Wading into the “who will surpass Jack’s record?” quagmire, Norman went all in for the 23-year-old two-time major champ.
“And I don’t mean that as a negative to Tiger, because he’s got 14, but the years are in Rory’s favor,” Norman said. “Now, there’s a lot of X factors that we don’t know yet with Rory.... He’s got a lot to learn ... and we don’t know yet how he’s going to deal with all the scrutiny that comes with being No. 1, but just because he’s so good and so young, I have to go with him.”

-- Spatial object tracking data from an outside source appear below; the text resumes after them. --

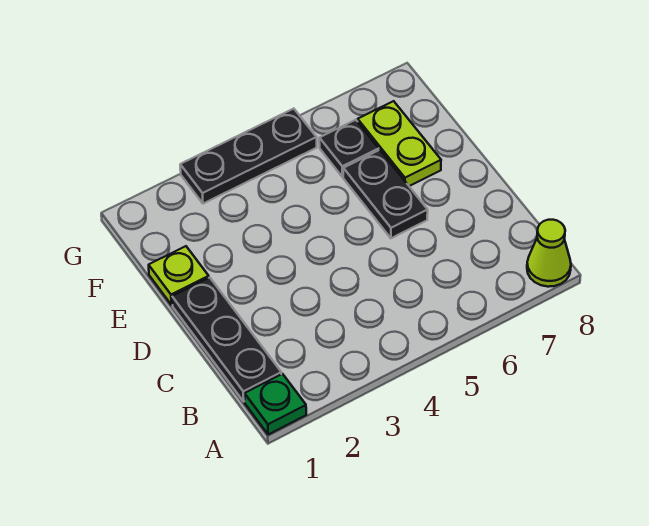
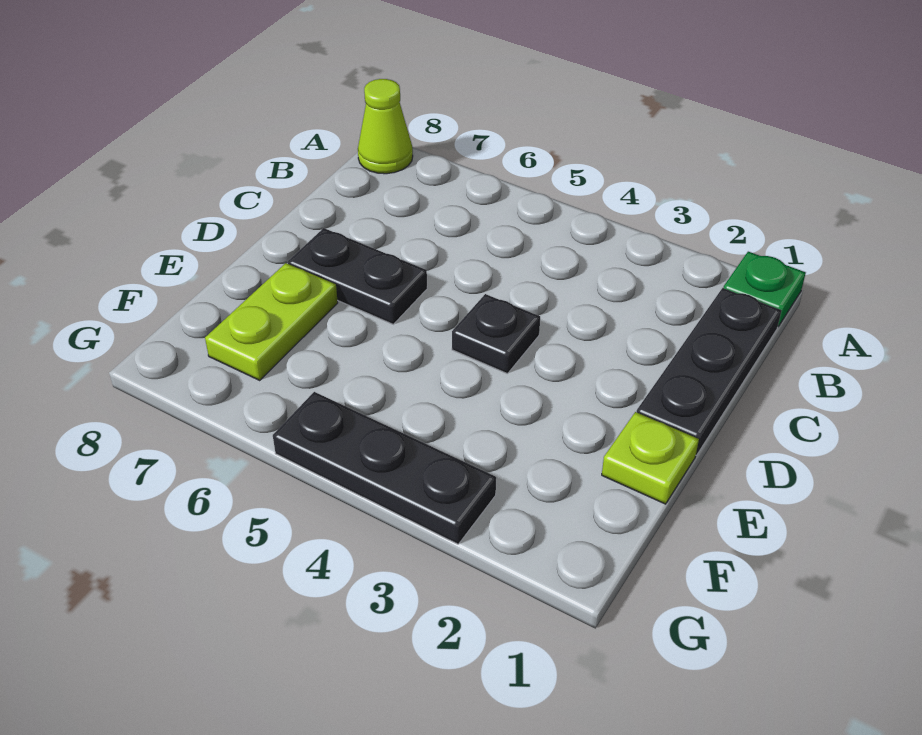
black 1x2 plate [343,150,428,238] -> black 1x2 plate turned to [288,228,427,324]
black 1x1 plate [319,120,379,177] -> black 1x1 plate moved to [452,294,540,374]

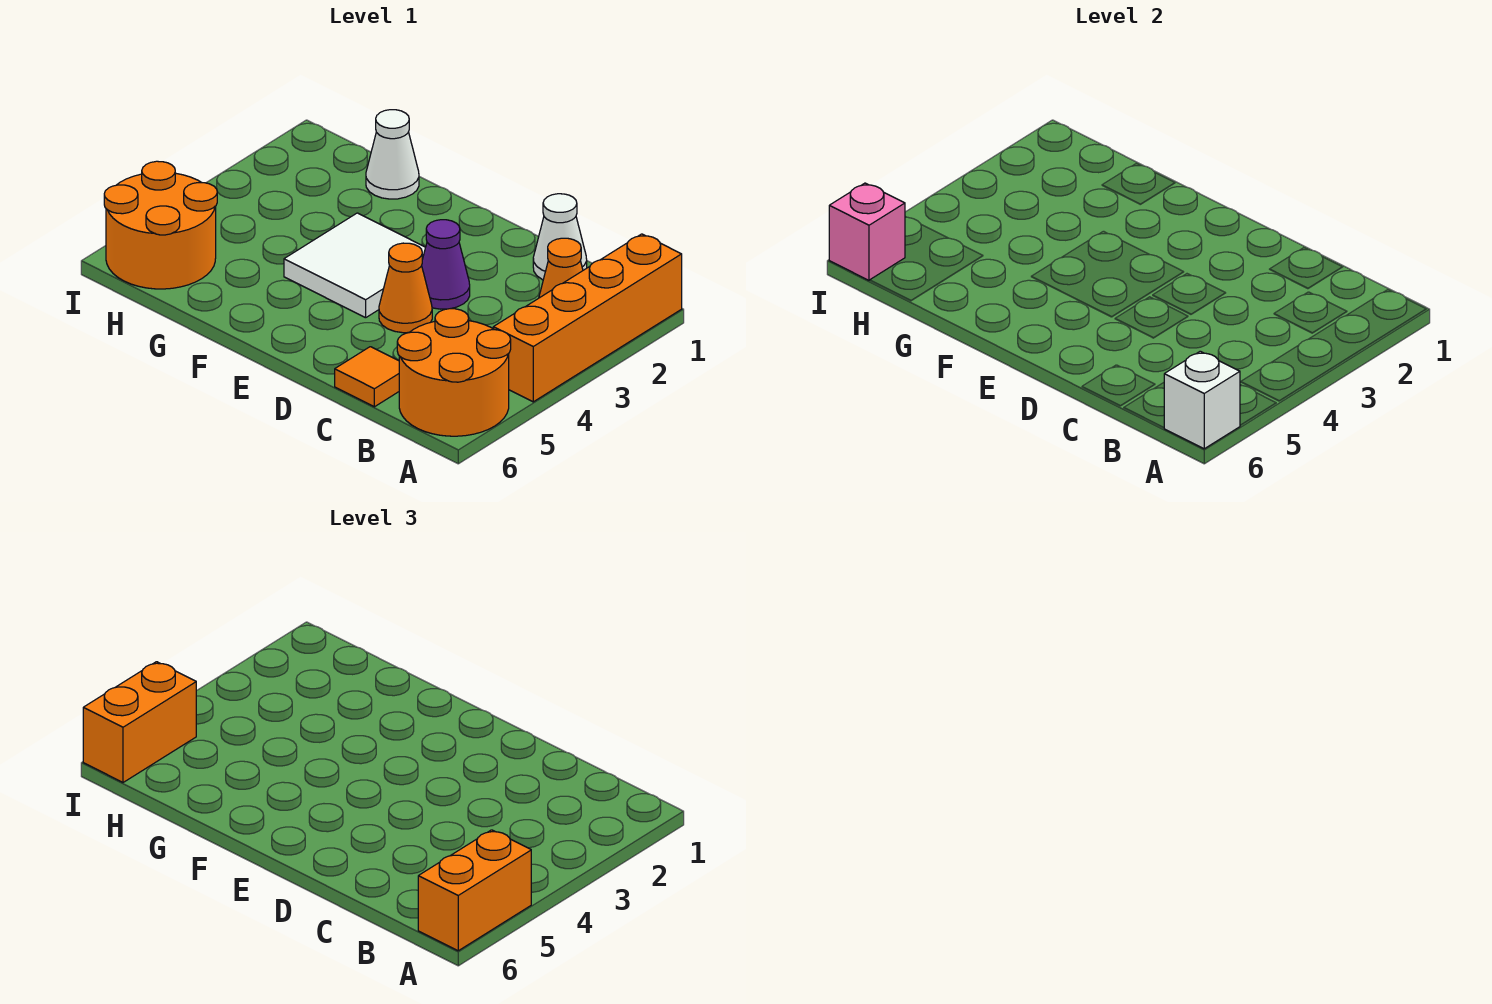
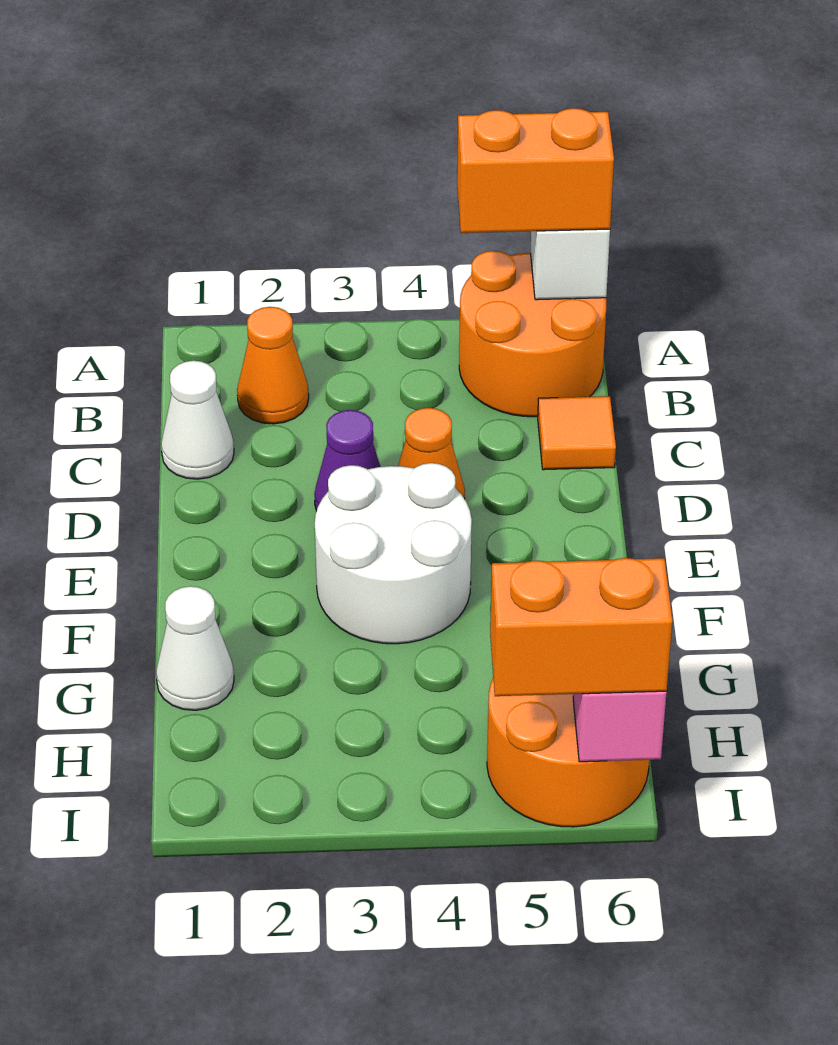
orange 1x4 brick [493,234,682,402] -> none
white 2x2 tile [284,213,426,318] -> white 2x2 round brick [315,463,472,644]

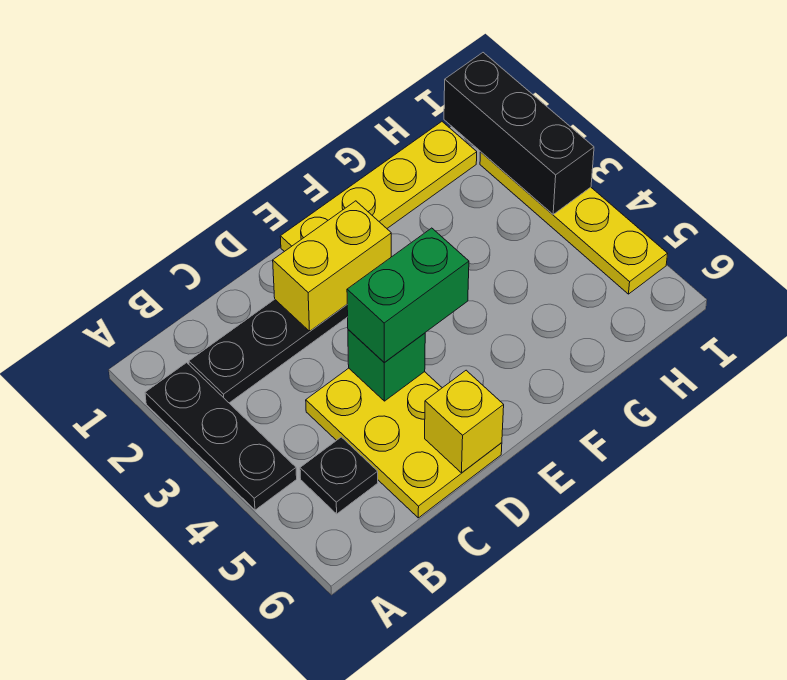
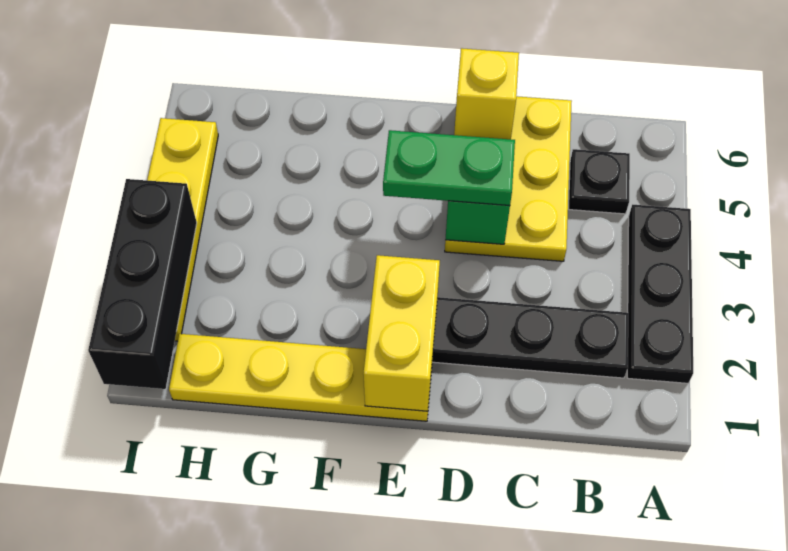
yellow 1x2 brick [273,201,391,331] -> yellow 1x2 brick turned to [363,255,440,411]
green 1x2 brick [347,228,469,363] -> green 1x2 plate [383,130,515,205]

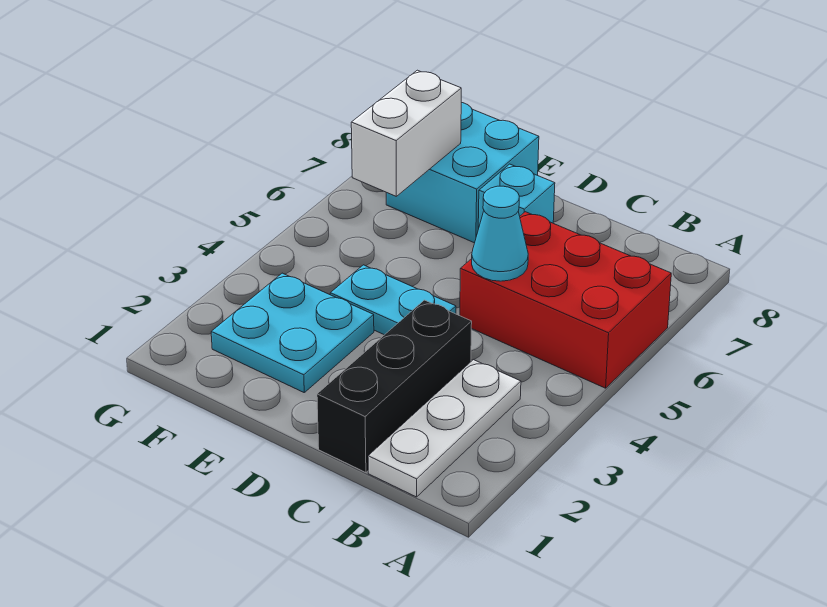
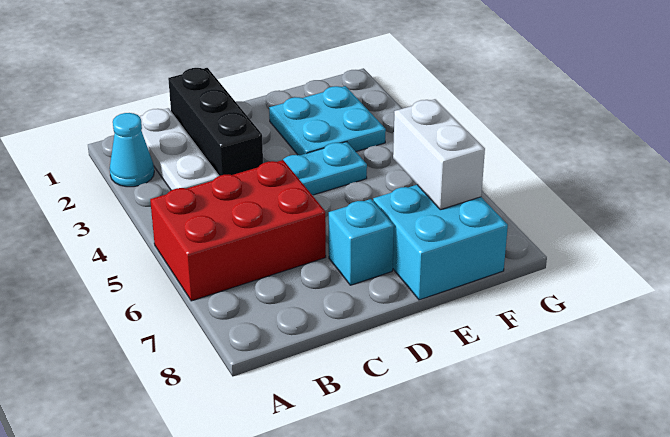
cyan 1x1 cone [472,186,528,281] -> cyan 1x1 cone moved to [110,113,154,187]

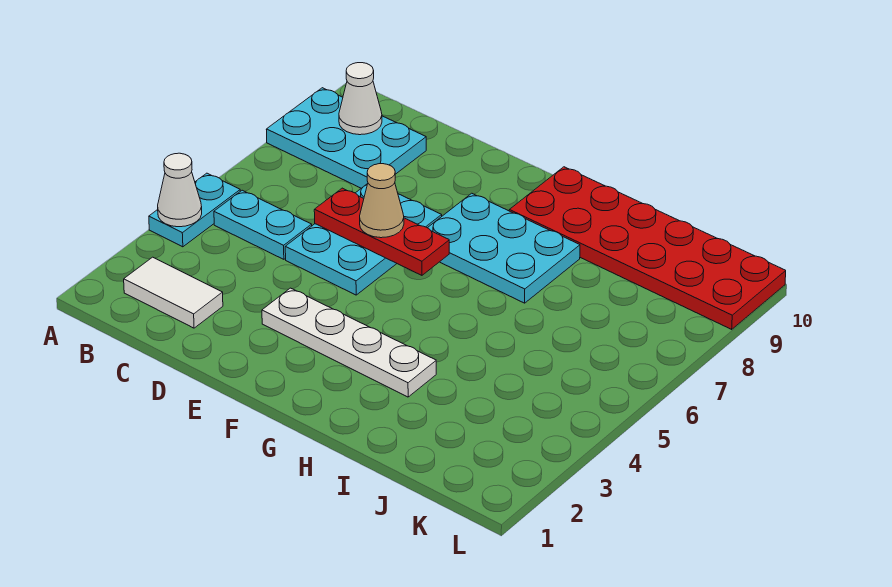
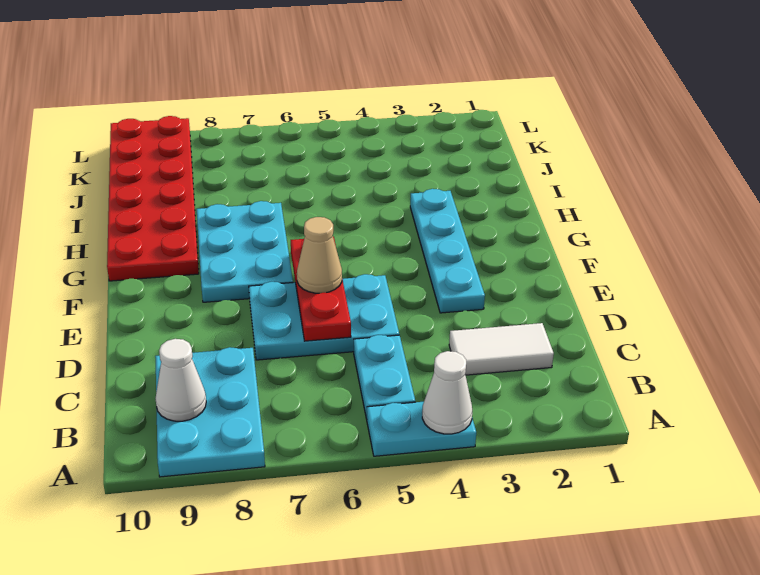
white 1x2 tile [124,257,223,328] -> white 1x2 tile turned to [449,323,554,375]
white 1x4 plate [262,288,436,397] -> cyan 1x4 plate [410,189,485,313]

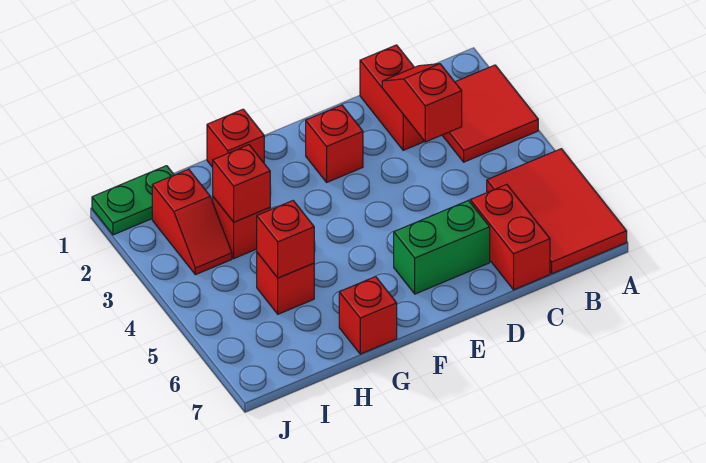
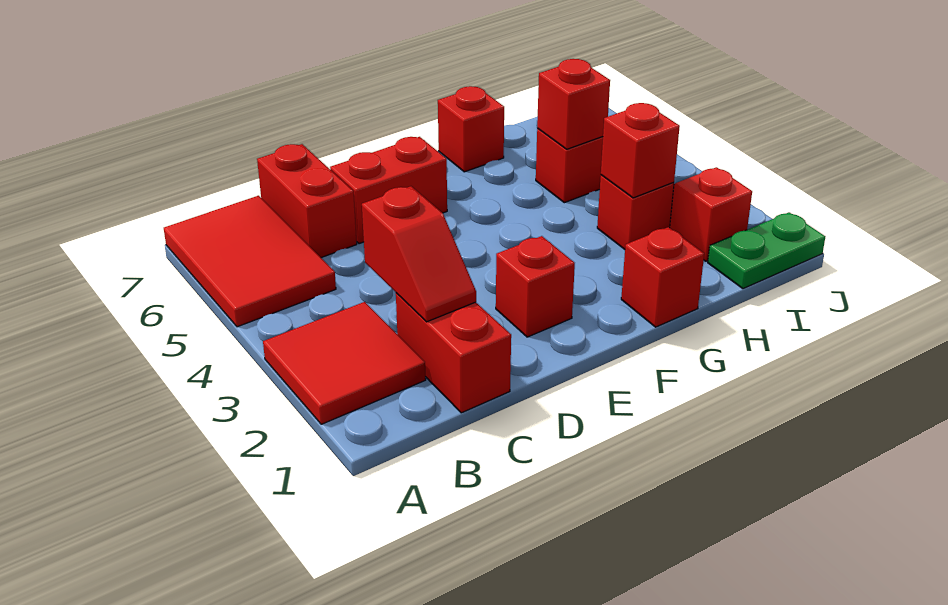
green 1x2 brick [394,200,490,294] -> red 1x2 brick [330,137,447,244]

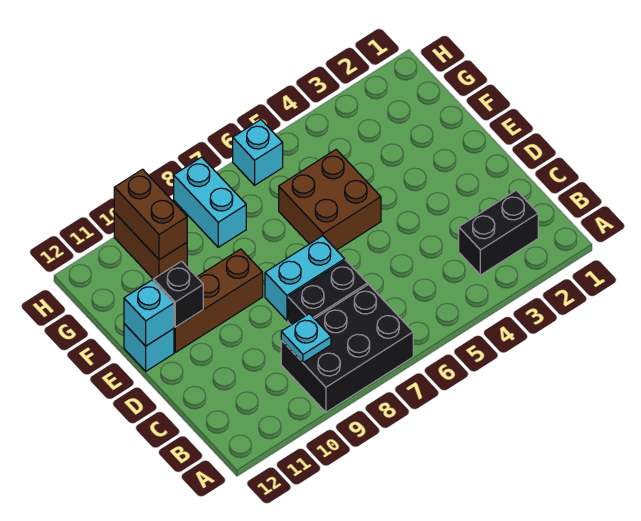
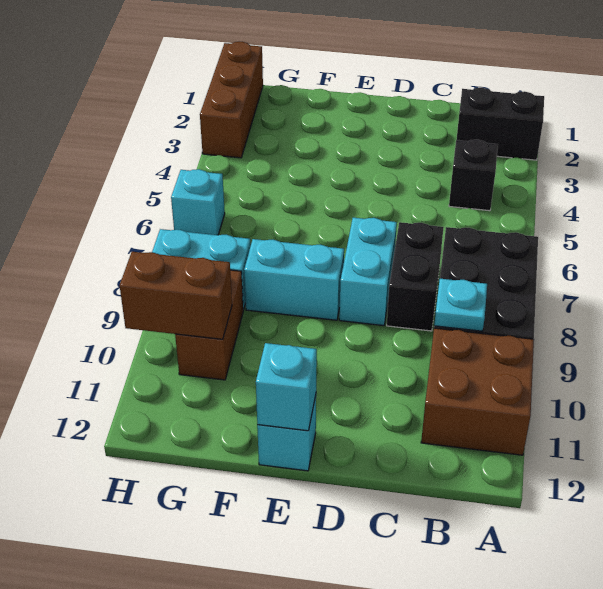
black 1x2 brick [459,190,538,275] -> black 1x2 brick turned to [457,88,544,160]
brown 2x2 brick [279,150,381,250] -> brown 2x2 brick moved to [421,328,534,455]
none -> cyan 1x2 brick [244,239,344,320]
brown 1x3 brick [174,249,263,352] -> brown 1x3 brick moved to [200,42,263,158]
black 1x1 brick [153,261,203,327] -> black 1x1 brick moved to [449,140,498,211]
brown 1x2 brick [114,213,187,279] -> brown 1x2 brick turned to [175,270,243,380]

Even Norman can’t foresee whether McIlroy’s youthful, chiseled body will fall victim to the same physical woes (or similar emotional turmoil) that have beset Woods over the years. For now and into the foreseeable future, however, Rory Mac’s the guy to beat.
Tiger, Norman said, will win his share of tournaments going forward, but a 15th major title will continue to elude him.
“The more you want something, the more you reach for it, the more it gets pushed away,” said Norman. “I know all about that. I had that with the Masters [which the 20-time PGA Tour winner never captured]. Tiger’s pushing himself harder and harder now because he’s not the force he used to be, and he knows it.
As for Faldo’s view of the state of Tiger Woods’ psyche, the Golf Channel analyst believes the second winningest tour pro of all time has buddied up to McIlroy to attempt to get into the youngster’s head the way he used to befuddle his playing partners.
“Tiger’s competitive,” Faldo, no fan of rivals chatting each other up, told the Irish Golf Desk’s Brian Keogh recently. “I’m sure he doesn’t want anyone else having his spotlight. He wants to beat this kid now.
“Tiger has a real goal, to come out and beat these youngsters again. He’s still just 36. He’s still competitive. He still believes and he wants to show them he is still the master,” Sir Nick said of the three-time 2012 tour victor who has failed to win a major since the 2008 U.S. Open.
“The problem," Faldo concluded, "is that kids like Rory aren’t as afraid of him as they used to be.”